WHAT IS REQUIRED
Retype the whole listing, please, keeping every line exact and dropping the pictures.

───── SUPPLIED RECORDS

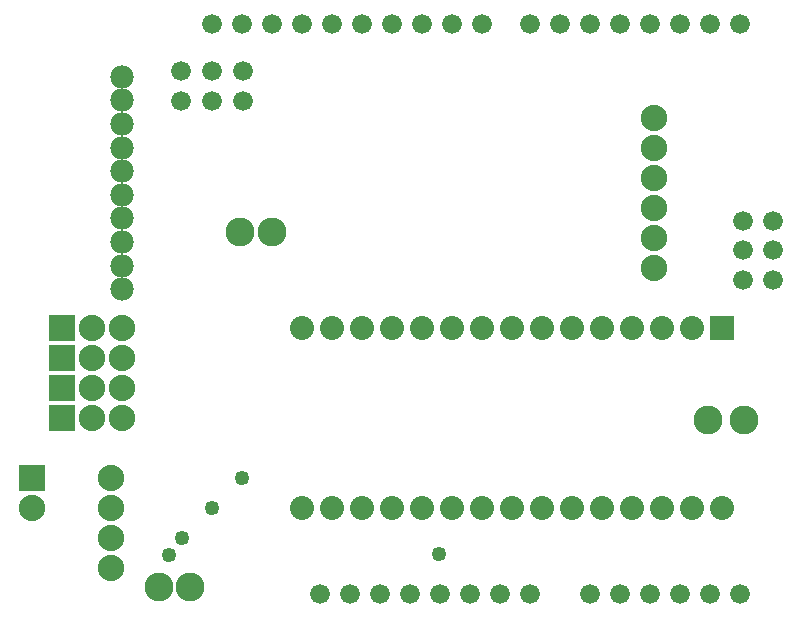
<source format=gbs>
G04 MADE WITH FRITZING*
G04 WWW.FRITZING.ORG*
G04 DOUBLE SIDED*
G04 HOLES PLATED*
G04 CONTOUR ON CENTER OF CONTOUR VECTOR*
%ASAXBY*%
%FSLAX23Y23*%
%MOIN*%
%OFA0B0*%
%SFA1.0B1.0*%
%ADD10C,0.096614*%
%ADD11C,0.049370*%
%ADD12C,0.080000*%
%ADD13C,0.088000*%
%ADD14C,0.077559*%
%ADD15C,0.065990*%
%ADD16R,0.080000X0.079972*%
%ADD17R,0.088000X0.088000*%
%LNMASK0*%
G90*
G70*
G54D10*
X951Y1307D03*
X846Y1307D03*
X678Y123D03*
X2526Y680D03*
X2406Y680D03*
X573Y123D03*
G54D11*
X1507Y234D03*
X609Y230D03*
G54D12*
X2452Y989D03*
X2352Y989D03*
X2252Y989D03*
X2152Y989D03*
X2052Y989D03*
X1952Y989D03*
X1852Y989D03*
X1752Y989D03*
X1652Y989D03*
X1552Y989D03*
X1452Y989D03*
X1352Y989D03*
X1252Y989D03*
X1152Y989D03*
X1052Y989D03*
X2452Y389D03*
X2352Y389D03*
X2252Y389D03*
X2152Y389D03*
X2052Y389D03*
X1952Y389D03*
X1852Y389D03*
X1752Y389D03*
X1652Y389D03*
X1552Y389D03*
X1452Y389D03*
X1352Y389D03*
X1252Y389D03*
X1152Y389D03*
X1052Y389D03*
G54D13*
X152Y489D03*
X152Y389D03*
X413Y489D03*
X413Y389D03*
X413Y289D03*
X413Y189D03*
G54D14*
X452Y1826D03*
X452Y1747D03*
X452Y1668D03*
X452Y1589D03*
X452Y1511D03*
X452Y1432D03*
X452Y1353D03*
X452Y1274D03*
X452Y1196D03*
X452Y1117D03*
G54D13*
X2223Y1689D03*
X2223Y1589D03*
X2223Y1489D03*
X2223Y1389D03*
X2223Y1289D03*
X2223Y1189D03*
G54D11*
X752Y389D03*
X652Y289D03*
X852Y488D03*
G54D15*
X2112Y100D03*
X2212Y100D03*
X2312Y100D03*
X2412Y100D03*
X2512Y100D03*
X1652Y2000D03*
X1552Y2000D03*
X1452Y2000D03*
X1352Y2000D03*
X1252Y2000D03*
X1152Y2000D03*
X1052Y2000D03*
X952Y2000D03*
X852Y2000D03*
X752Y2000D03*
X2512Y2000D03*
X2412Y2000D03*
X2312Y2000D03*
X2212Y2000D03*
X2112Y2000D03*
X2012Y2000D03*
X1912Y2000D03*
X1812Y2000D03*
X1212Y100D03*
X1112Y100D03*
X1312Y100D03*
X1412Y100D03*
X1512Y100D03*
X1612Y100D03*
X1712Y100D03*
X1812Y100D03*
X2012Y100D03*
X2620Y1346D03*
X2520Y1346D03*
X2620Y1247D03*
X2520Y1247D03*
X2620Y1148D03*
X2520Y1148D03*
X751Y1845D03*
X751Y1746D03*
X855Y1845D03*
X855Y1746D03*
X647Y1845D03*
X647Y1746D03*
G54D13*
X252Y689D03*
X352Y689D03*
X452Y689D03*
X252Y789D03*
X352Y789D03*
X452Y789D03*
X252Y889D03*
X352Y889D03*
X452Y889D03*
X252Y989D03*
X352Y989D03*
X452Y989D03*
G54D16*
X2452Y989D03*
G54D17*
X152Y489D03*
X252Y689D03*
X252Y789D03*
X252Y889D03*
X252Y989D03*
G04 End of Mask0*
M02*
</source>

──────────

RESPONSE FOR THIS EXERCISE
<source format=gbs>
G04 MADE WITH FRITZING*
G04 WWW.FRITZING.ORG*
G04 DOUBLE SIDED*
G04 HOLES PLATED*
G04 CONTOUR ON CENTER OF CONTOUR VECTOR*
%ASAXBY*%
%FSLAX23Y23*%
%MOIN*%
%OFA0B0*%
%SFA1.0B1.0*%
%ADD10C,0.096614*%
%ADD11C,0.049370*%
%ADD12C,0.080000*%
%ADD13C,0.088000*%
%ADD14C,0.077559*%
%ADD15C,0.065990*%
%ADD16R,0.080000X0.079972*%
%ADD17R,0.088000X0.088000*%
%LNMASK0*%
G90*
G70*
G54D10*
X951Y1307D03*
X846Y1307D03*
X678Y123D03*
X2526Y680D03*
X2406Y680D03*
X573Y123D03*
G54D11*
X1507Y234D03*
X609Y230D03*
G54D12*
X2452Y989D03*
X2352Y989D03*
X2252Y989D03*
X2152Y989D03*
X2052Y989D03*
X1952Y989D03*
X1852Y989D03*
X1752Y989D03*
X1652Y989D03*
X1552Y989D03*
X1452Y989D03*
X1352Y989D03*
X1252Y989D03*
X1152Y989D03*
X1052Y989D03*
X2452Y389D03*
X2352Y389D03*
X2252Y389D03*
X2152Y389D03*
X2052Y389D03*
X1952Y389D03*
X1852Y389D03*
X1752Y389D03*
X1652Y389D03*
X1552Y389D03*
X1452Y389D03*
X1352Y389D03*
X1252Y389D03*
X1152Y389D03*
X1052Y389D03*
G54D13*
X152Y489D03*
X152Y389D03*
X413Y489D03*
X413Y389D03*
X413Y289D03*
X413Y189D03*
G54D14*
X452Y1826D03*
X452Y1747D03*
X452Y1668D03*
X452Y1589D03*
X452Y1511D03*
X452Y1432D03*
X452Y1353D03*
X452Y1274D03*
X452Y1196D03*
X452Y1117D03*
G54D13*
X2223Y1689D03*
X2223Y1589D03*
X2223Y1489D03*
X2223Y1389D03*
X2223Y1289D03*
X2223Y1189D03*
G54D11*
X752Y389D03*
X652Y289D03*
X852Y488D03*
G54D15*
X2112Y100D03*
X2212Y100D03*
X2312Y100D03*
X2412Y100D03*
X2512Y100D03*
X1652Y2000D03*
X1552Y2000D03*
X1452Y2000D03*
X1352Y2000D03*
X1252Y2000D03*
X1152Y2000D03*
X1052Y2000D03*
X952Y2000D03*
X852Y2000D03*
X752Y2000D03*
X2512Y2000D03*
X2412Y2000D03*
X2312Y2000D03*
X2212Y2000D03*
X2112Y2000D03*
X2012Y2000D03*
X1912Y2000D03*
X1812Y2000D03*
X1212Y100D03*
X1112Y100D03*
X1312Y100D03*
X1412Y100D03*
X1512Y100D03*
X1612Y100D03*
X1712Y100D03*
X1812Y100D03*
X2012Y100D03*
X2620Y1346D03*
X2520Y1346D03*
X2620Y1247D03*
X2520Y1247D03*
X2620Y1148D03*
X2520Y1148D03*
X751Y1845D03*
X751Y1746D03*
X855Y1845D03*
X855Y1746D03*
X647Y1845D03*
X647Y1746D03*
G54D13*
X252Y689D03*
X352Y689D03*
X452Y689D03*
X252Y789D03*
X352Y789D03*
X452Y789D03*
X252Y889D03*
X352Y889D03*
X452Y889D03*
X252Y989D03*
X352Y989D03*
X452Y989D03*
G54D16*
X2452Y989D03*
G54D17*
X152Y489D03*
X252Y689D03*
X252Y789D03*
X252Y889D03*
X252Y989D03*
G04 End of Mask0*
M02*
</source>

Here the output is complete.